Non – sense

“This is part of the reason why it is nonsense to speak of observing, inspecting, witnessing or scrutinising sensations, since the objects proper to such verbs are things and episodes.” – Ryle 2009 p 189

I would propose that this thought is an example of how how faith in text trumps corporeal experience. Sounds like par for the course for a philosopher.

Ryle was never hugged

People can see, hear and jolt one another’s bodies, but they are irremediably blind and deaf to the workings of one another’s minds and inoperative upon them (Ryle, 2009, p.3)

mind/body

brain + body = mind

mind – brain = body

mind – body = brain

considering, however, that the brain is a subset of the body…

Primacy of Mind under attack.

‘ “Intelligent practice is not a step-child of theory. On the contrary theorising is one practice amongst others and is itself intelligently or stupidly conducted.”
Ryle pg 26, The Concept of Mind, New York: Hutchinson’s University Library, 1949

“Ryle went on to argue that…thinking…is merely an adverbial-like modification of activities.” Lyon pg 189 Gilbert Ryle: An Introduction to His Philosophy, Sussex: The Harvester Press,1980

“Despite the criticism that this statement faces within philosophical discourse…” Lycouris pg 64 Destabilizing Dance 1996 ‘

Is it any wonder that the second statement faces criticism with philosophical discourse? How dare anyone challenge the primacy of mind?

What does it say about dance and philosophy that an idea from 1949 is still controversial?

The three quotes above come from Destabilizing Dance, Lycouris’ dissertation through University of Surrey.

 

training and reflection

Training enables the dancer to be fully bodily engaged in a reflex and able to reflect on it simultaneously. In other words, unifying the body/mind, or rather not unifying as that implies a split, but existing as a whole.

Embodied Experience

“That embodied experience of staged performances has sharpened my observational and analytical ability to see past the spectacle of performance, the glamour of the costumes, and the dazzle of the footlights.  This enables me to provide a unique analytical picture of the performance of these ensembles – viewed through a trained angle of observation, informed by the practice of performing (my emphasis)…” – Anthony Shay from the preface of Choreographic Politics: State Folk Dance Companies, Representation and Power

Yes! An academic (who is also a practitioner) who gets it!!!

Another Definition of CI

Contact Improvisation is the simultaneous exploration of, experimentation with, and execution of physical and perceptual attention to the location, duration, and operation of one or more touching or potentially touching surfaces between two or more bodies.

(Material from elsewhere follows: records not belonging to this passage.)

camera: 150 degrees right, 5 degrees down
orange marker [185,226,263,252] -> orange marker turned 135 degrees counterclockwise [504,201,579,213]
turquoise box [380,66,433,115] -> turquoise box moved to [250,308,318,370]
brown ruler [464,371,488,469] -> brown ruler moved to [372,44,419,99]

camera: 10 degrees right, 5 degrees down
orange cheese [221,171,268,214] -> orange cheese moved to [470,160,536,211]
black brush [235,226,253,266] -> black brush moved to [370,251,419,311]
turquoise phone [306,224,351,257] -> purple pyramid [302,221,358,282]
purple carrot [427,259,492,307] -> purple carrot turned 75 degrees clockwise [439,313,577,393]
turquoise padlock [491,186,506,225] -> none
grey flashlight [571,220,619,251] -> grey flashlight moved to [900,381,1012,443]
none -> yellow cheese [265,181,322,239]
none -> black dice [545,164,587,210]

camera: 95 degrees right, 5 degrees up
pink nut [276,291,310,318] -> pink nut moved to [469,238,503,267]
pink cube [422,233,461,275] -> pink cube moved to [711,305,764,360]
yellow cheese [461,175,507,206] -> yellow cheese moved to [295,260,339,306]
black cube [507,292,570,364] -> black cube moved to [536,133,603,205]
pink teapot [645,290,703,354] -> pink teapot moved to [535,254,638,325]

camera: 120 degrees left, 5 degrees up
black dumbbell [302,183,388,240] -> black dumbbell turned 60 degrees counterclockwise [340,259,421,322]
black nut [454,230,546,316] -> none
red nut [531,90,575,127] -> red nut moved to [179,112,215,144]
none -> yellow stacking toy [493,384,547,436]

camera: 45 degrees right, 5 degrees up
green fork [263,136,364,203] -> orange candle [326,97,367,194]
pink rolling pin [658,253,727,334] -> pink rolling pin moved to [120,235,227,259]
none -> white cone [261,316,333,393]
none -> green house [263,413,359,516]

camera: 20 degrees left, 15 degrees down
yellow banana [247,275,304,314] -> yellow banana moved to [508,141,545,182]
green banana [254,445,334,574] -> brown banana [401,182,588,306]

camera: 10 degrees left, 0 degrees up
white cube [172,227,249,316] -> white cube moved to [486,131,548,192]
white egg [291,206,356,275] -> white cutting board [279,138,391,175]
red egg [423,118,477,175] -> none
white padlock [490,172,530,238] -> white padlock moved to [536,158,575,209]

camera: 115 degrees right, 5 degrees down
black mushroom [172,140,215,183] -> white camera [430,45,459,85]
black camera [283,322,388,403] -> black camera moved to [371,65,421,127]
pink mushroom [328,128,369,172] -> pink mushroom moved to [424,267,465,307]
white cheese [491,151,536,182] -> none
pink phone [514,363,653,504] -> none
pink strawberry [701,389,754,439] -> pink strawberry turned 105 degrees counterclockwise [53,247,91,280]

On Orientations | one place after

On Orientations | one place after
An Kaler
24.2.2013
Studio 5 Uferstudios, Berlin
A little Q & A –
Why were there the evenly space strings attached to the floor upstage and the ceiling downstage?  To create an upward trajectory from upstage to downstage for the eye, maybe.  The angle of the strings relative to the front of the stage also creates a sense of movement.
Why to horizontal fluorescent tubes upstage?  Maybe to emphasis low upstage horizontality, a strong theme in the piece.  A Flavin reference, maybe.  Or are fluorescent tubes are just the current electromagnetic trend?
Why wear pants that are the same color and tone as the floor?  An attempt to make the legs blend in with the floor to negate verticality, perhaps.
***
The idea of this piece and the concept of the series – to explore “different notions of orientation” is one I enjoy.  I have often wondered about dance terminology (at least in English) in relation to the human form in space.  The term floor work, for example.  Floor work tends to be when the body is not vertical and the pelvis is close to or on the floor.  But unless the dancer is levitating all dancing is floor work.  Except for jumping.  But it’s impossible to jump and land without the floor.  So maybe everything is floor work except for what happens in the air.
I also appreciate that the performer never came to standing.  What percentage of dances consist of vertical or mostly vertical dancers?  90%? 95%?  Probably more. What I found disappointing was the lack of interrogation of what the body can do in a primarily horizontal position.  She didn’t explore the body itself and how it moves through its kinesphere and through space enough to challenge the idea of verticality.  Maybe this is what the phrase in the program “…conceiving of stillness as motion/emotion.”  was referring to.   But then, here again, the performer wasn’t still enough long enough to generate an emotion in me.  Attempting something that is normally seen vertically in the horizontal plane would have more strongly challenge the normative spatial orientation of verticality.  This, though, might come across as too “compare and contrast” and not poetic/artistic enough.
One statement in the program I am curious about – “Linking spatiality with temporality On Orientations | one place after…” This piece can’t link two things that are already linked.  Space and time are inexorably linked.  Maybe that statement is meant to indicate a problematizing of the space-time relationship.  This I did not see.  The stretches of stillness and the low verticality might have been Kaler’s attempt to question the space-time relationship.  Since space and time are linked, questioning one means the other is being questioned.  But the stretches of stillness in the Berlin dance scene are standard.  Unlinking space and time would be something to see!
Granted it has been almost a year since I saw Kaler’s trio at Uferstudios last summer and a while since I saw this solo, but I think both pieces have a very similar spatial trajectory.  Both pieces started downstage left, curved upstage to stage right, came downstage, back upstage and then moved towards center stage.  Is this an intentional choreographic decision to create a spatial theme for several pieces?  Is this a somatic spatial response to performing front of an audience?  I prefer the former to the latter.  I didn’t see the third piece in the series so didn’t get that data to help me understand Kaler’s spatial proclivities.  I wish I had been able to see it.